TASK DESCRIPTION —
Everything in the records must appear again exactly, except the images.
Start of EXTRACTED DATA
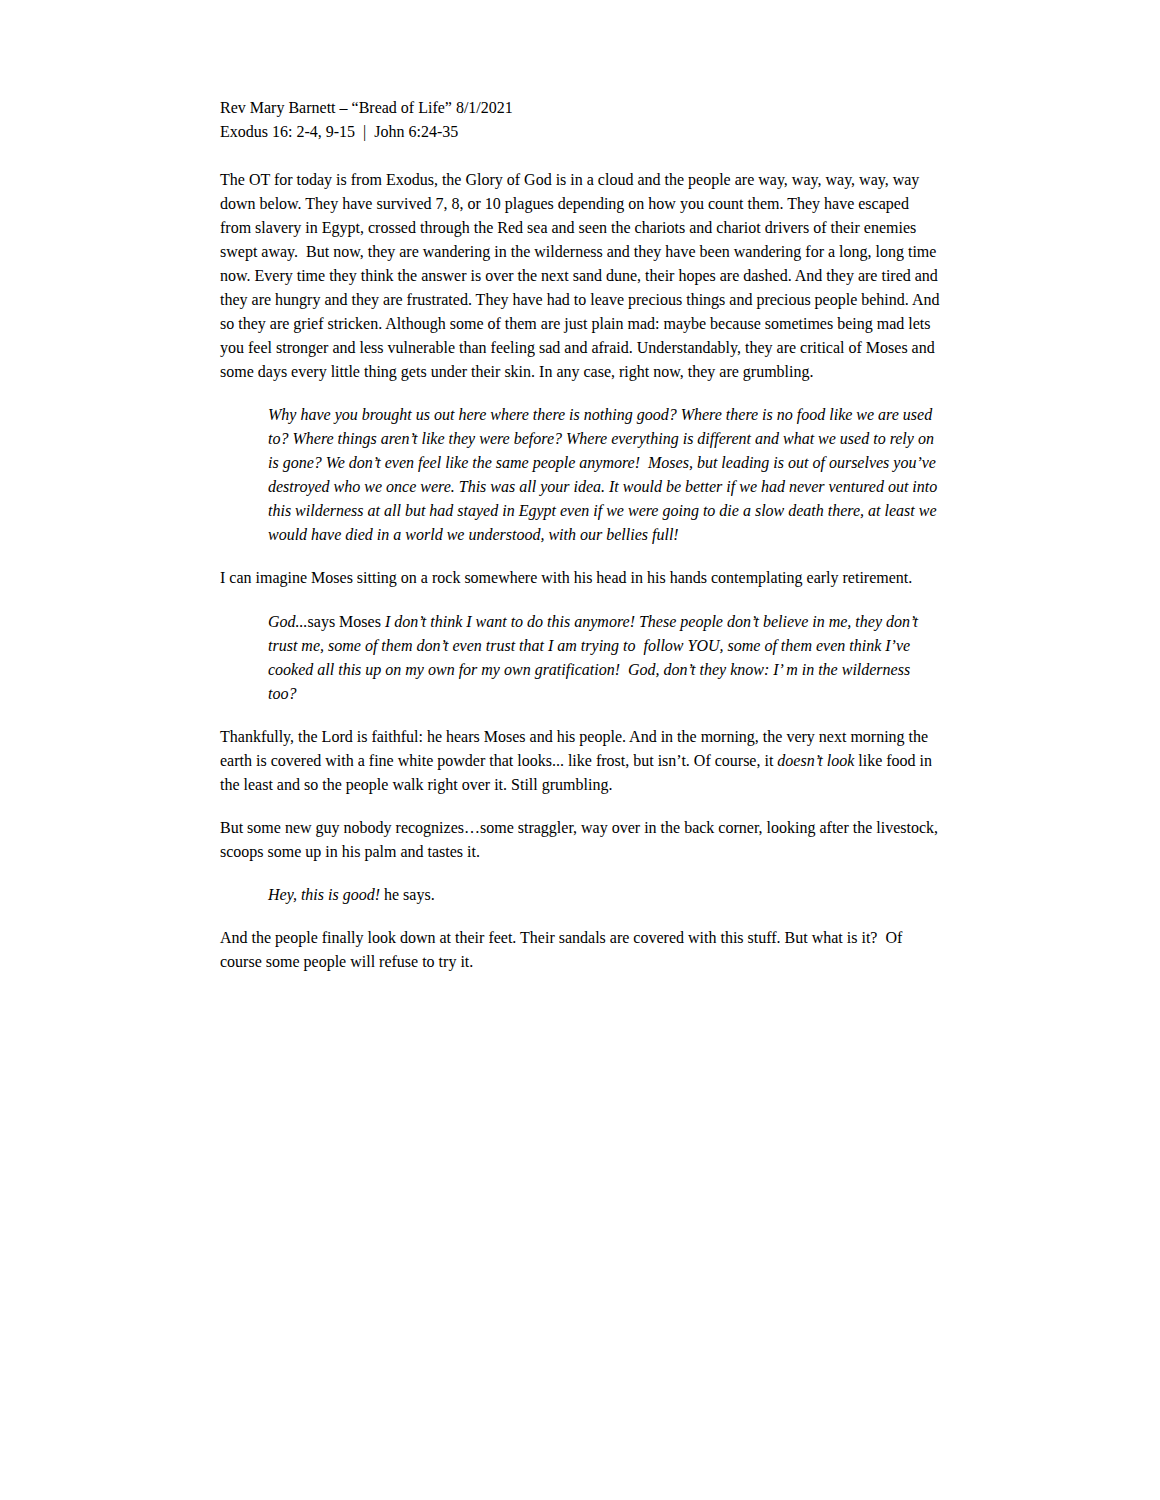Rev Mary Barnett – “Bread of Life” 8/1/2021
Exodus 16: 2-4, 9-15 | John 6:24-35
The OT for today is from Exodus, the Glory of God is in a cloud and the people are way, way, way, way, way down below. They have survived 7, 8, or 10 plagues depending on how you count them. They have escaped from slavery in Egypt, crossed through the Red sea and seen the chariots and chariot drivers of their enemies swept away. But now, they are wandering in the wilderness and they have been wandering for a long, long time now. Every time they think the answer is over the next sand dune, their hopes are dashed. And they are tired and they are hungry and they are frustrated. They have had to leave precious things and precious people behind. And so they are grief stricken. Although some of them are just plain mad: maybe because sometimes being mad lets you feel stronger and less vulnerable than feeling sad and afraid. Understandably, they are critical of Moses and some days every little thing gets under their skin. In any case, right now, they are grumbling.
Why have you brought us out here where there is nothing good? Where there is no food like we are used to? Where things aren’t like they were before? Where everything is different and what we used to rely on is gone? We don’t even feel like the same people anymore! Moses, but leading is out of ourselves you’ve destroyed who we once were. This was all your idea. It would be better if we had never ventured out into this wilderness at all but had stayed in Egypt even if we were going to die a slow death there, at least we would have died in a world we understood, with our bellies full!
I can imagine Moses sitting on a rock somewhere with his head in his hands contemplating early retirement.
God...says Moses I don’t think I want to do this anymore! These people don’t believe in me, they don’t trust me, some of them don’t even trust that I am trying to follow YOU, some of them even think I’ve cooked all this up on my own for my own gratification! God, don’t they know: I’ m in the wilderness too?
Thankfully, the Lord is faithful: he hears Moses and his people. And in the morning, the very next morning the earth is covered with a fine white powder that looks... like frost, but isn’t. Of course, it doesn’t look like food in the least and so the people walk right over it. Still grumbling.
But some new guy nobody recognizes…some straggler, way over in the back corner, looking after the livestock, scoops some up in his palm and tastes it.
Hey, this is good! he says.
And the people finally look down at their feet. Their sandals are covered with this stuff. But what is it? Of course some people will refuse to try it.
End of EXTRACTED DATA
RESPONSE FOR THIS EXERCISE —
Rev Mary Barnett – “Bread of Life” 8/1/2021
Exodus 16: 2-4, 9-15 | John 6:24-35
The OT for today is from Exodus, the Glory of God is in a cloud and the people are way, way, way, way, way down below. They have survived 7, 8, or 10 plagues depending on how you count them. They have escaped from slavery in Egypt, crossed through the Red sea and seen the chariots and chariot drivers of their enemies swept away. But now, they are wandering in the wilderness and they have been wandering for a long, long time now. Every time they think the answer is over the next sand dune, their hopes are dashed. And they are tired and they are hungry and they are frustrated. They have had to leave precious things and precious people behind. And so they are grief stricken. Although some of them are just plain mad: maybe because sometimes being mad lets you feel stronger and less vulnerable than feeling sad and afraid. Understandably, they are critical of Moses and some days every little thing gets under their skin. In any case, right now, they are grumbling.
Why have you brought us out here where there is nothing good? Where there is no food like we are used to? Where things aren’t like they were before? Where everything is different and what we used to rely on is gone? We don’t even feel like the same people anymore! Moses, but leading is out of ourselves you’ve destroyed who we once were. This was all your idea. It would be better if we had never ventured out into this wilderness at all but had stayed in Egypt even if we were going to die a slow death there, at least we would have died in a world we understood, with our bellies full!
I can imagine Moses sitting on a rock somewhere with his head in his hands contemplating early retirement.
God...says Moses I don’t think I want to do this anymore! These people don’t believe in me, they don’t trust me, some of them don’t even trust that I am trying to follow YOU, some of them even think I’ve cooked all this up on my own for my own gratification! God, don’t they know: I’ m in the wilderness too?
Thankfully, the Lord is faithful: he hears Moses and his people. And in the morning, the very next morning the earth is covered with a fine white powder that looks... like frost, but isn’t. Of course, it doesn’t look like food in the least and so the people walk right over it. Still grumbling.
But some new guy nobody recognizes…some straggler, way over in the back corner, looking after the livestock, scoops some up in his palm and tastes it.
Hey, this is good! he says.
And the people finally look down at their feet. Their sandals are covered with this stuff. But what is it? Of course some people will refuse to try it.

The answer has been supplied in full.